Fôra por tristeza que deixára a «Alexandriasinha». O Hotel das Pyramides, as maletas carregadas, tinham já saturado a sua alma d'um tedio insondavel: e o nosso embarque no Caimão para Jerusalem dera-lhe a saudade dos mares, das cidades cheias d'historia, das multidões desconhecidas… Um judeu de Keshan, que ia fundar uma estalagem em Bagdad com bilhar, alliciára-o para «marcador». E elle, mettendo n'um sacco as piastras juntas nas amarguras do Egypto, ia tentar essa aventura do Progresso junto ás aguas lentas do Euphrates, na terra de Babylonia. Mas, cansado de acarretar fardos alheios, buscava primeiro Jerusalem, insensivelmente, levado talvez pelo Espirito como o Apostolo, para descansar com as mãos quietas a uma esquina da Via Dolorosa…

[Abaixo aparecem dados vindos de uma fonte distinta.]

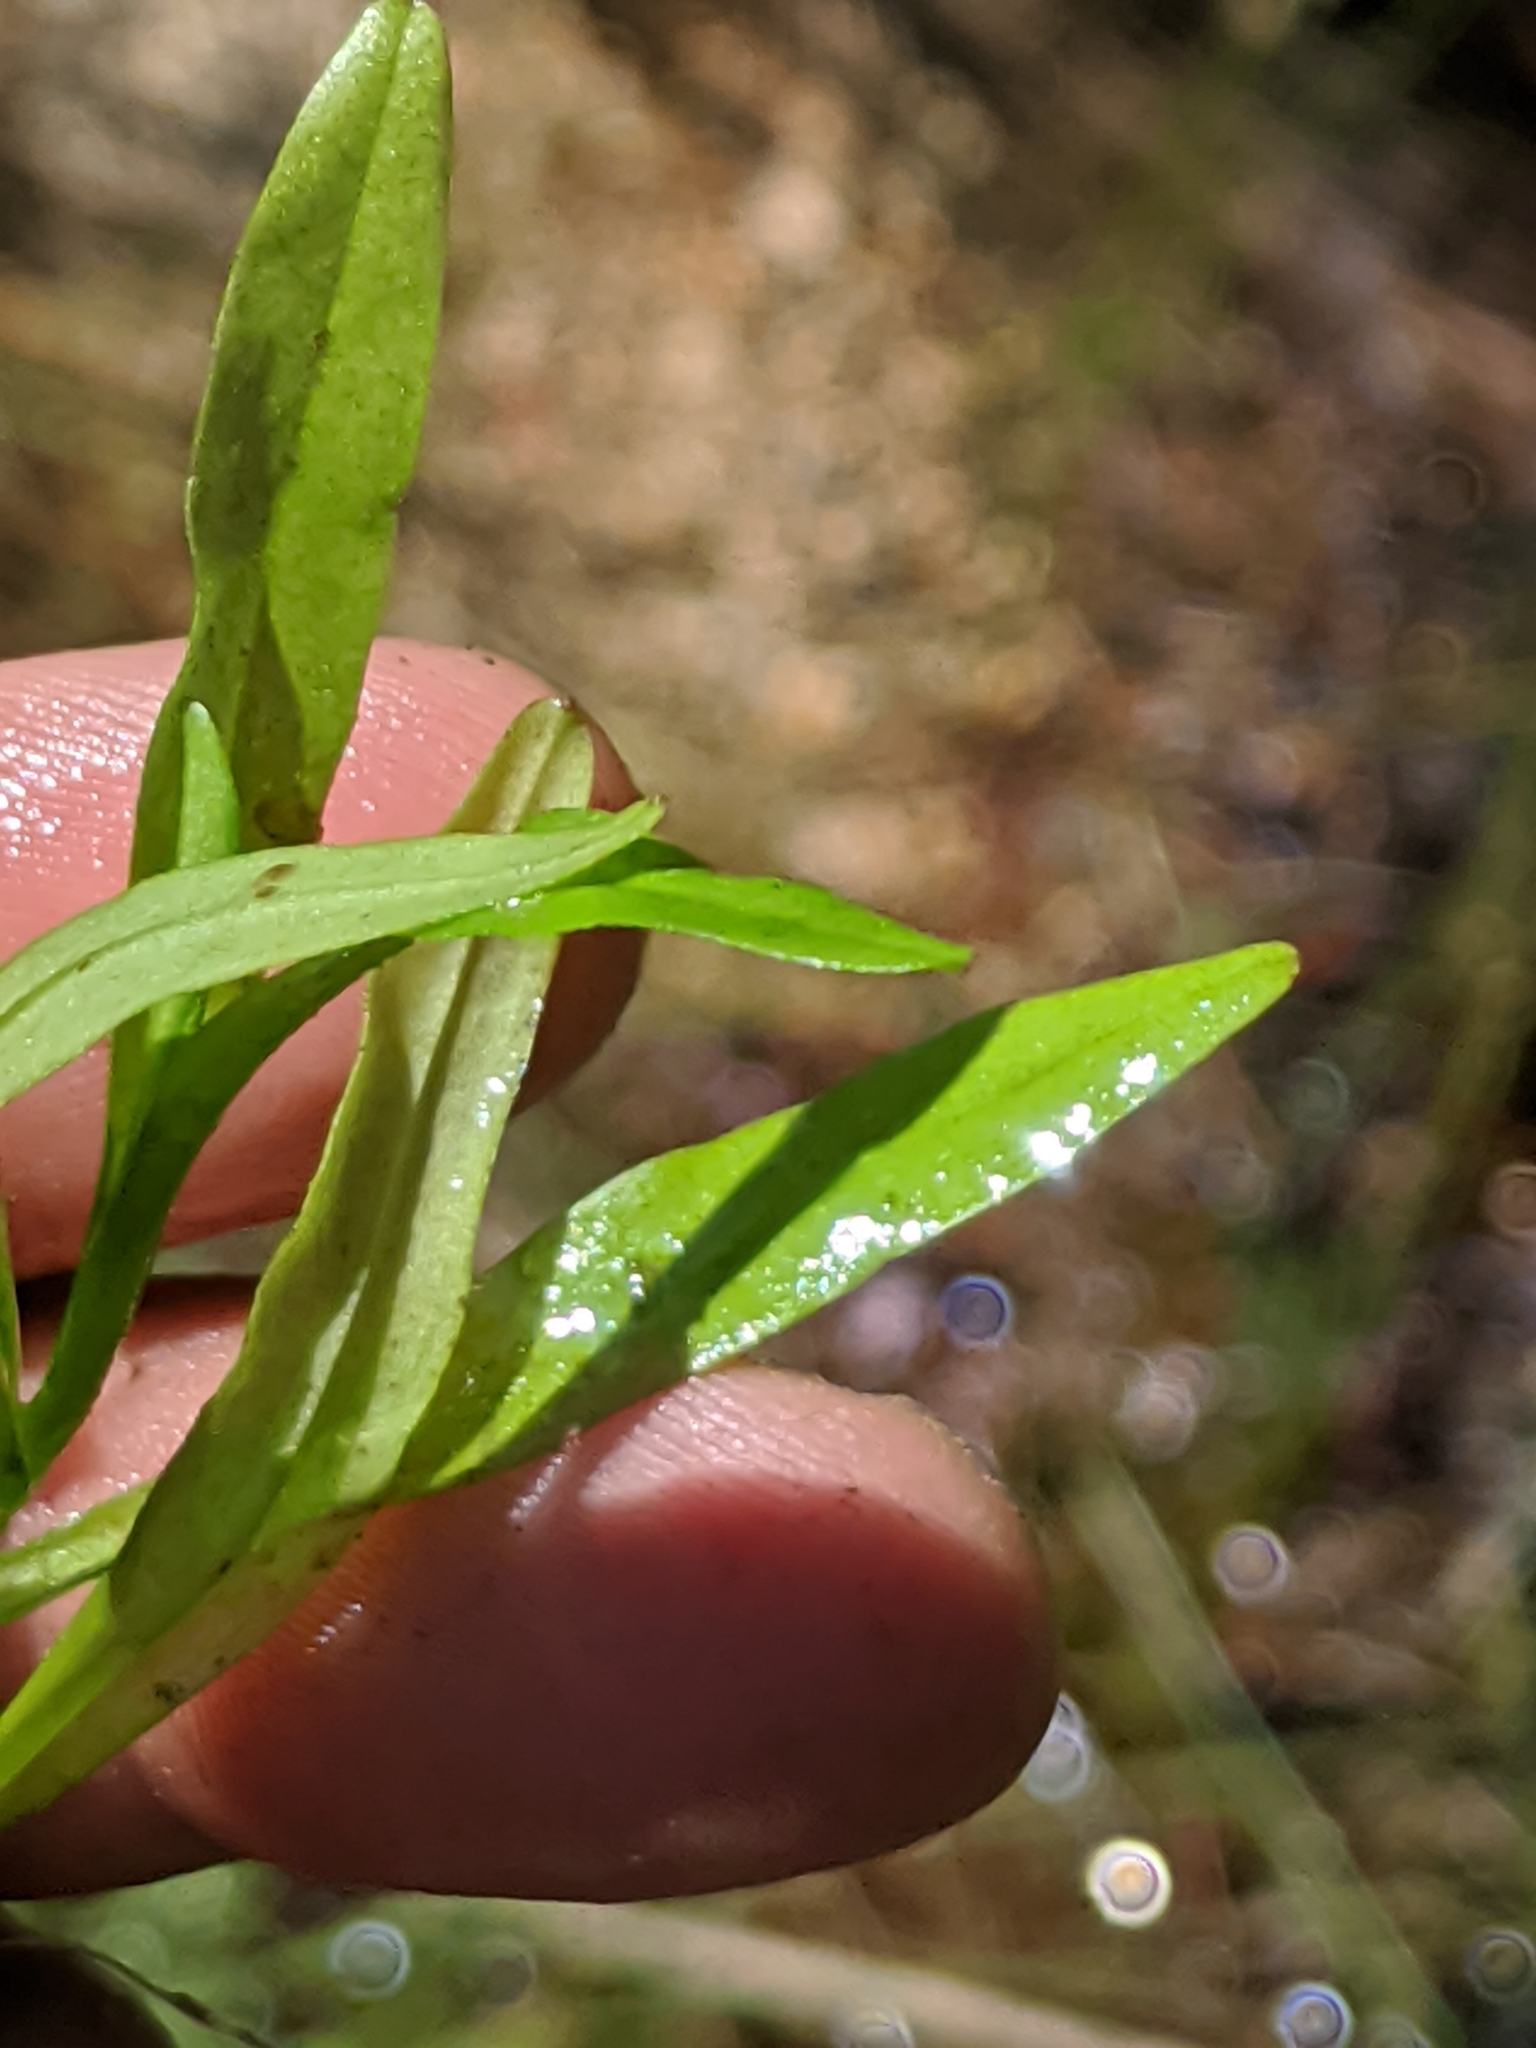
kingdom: Plantae
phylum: Tracheophyta
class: Magnoliopsida
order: Boraginales
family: Boraginaceae
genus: Myosotis
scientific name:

—E o cavalheiro recebeu alguns jornaes da nossa Lisboa? Gostava de saber como vai por lá a rapaziada…
Emquanto elle assim balbuciava, triste e com o turbante á banda, eu revia risonhamente a terra quente do Egypto, a rua clara das Duas Irmãs, a capellinha entre platanos, as papoilas do chapéo da Mary… E mais agudo me picava outra vez o desejo da minha loira luveira. Que dôce grito de paixão nos seus beiços gordinhos, quando uma tarde, queimado pelo sol da Syria e mais forte, eu surgisse diante do seu balcão espantando o gato branco! E a camisinha?… Bem! contaria que uma noite, junto d'uma fonte, m'a tinham roubado cavalleiros turcos com lanças.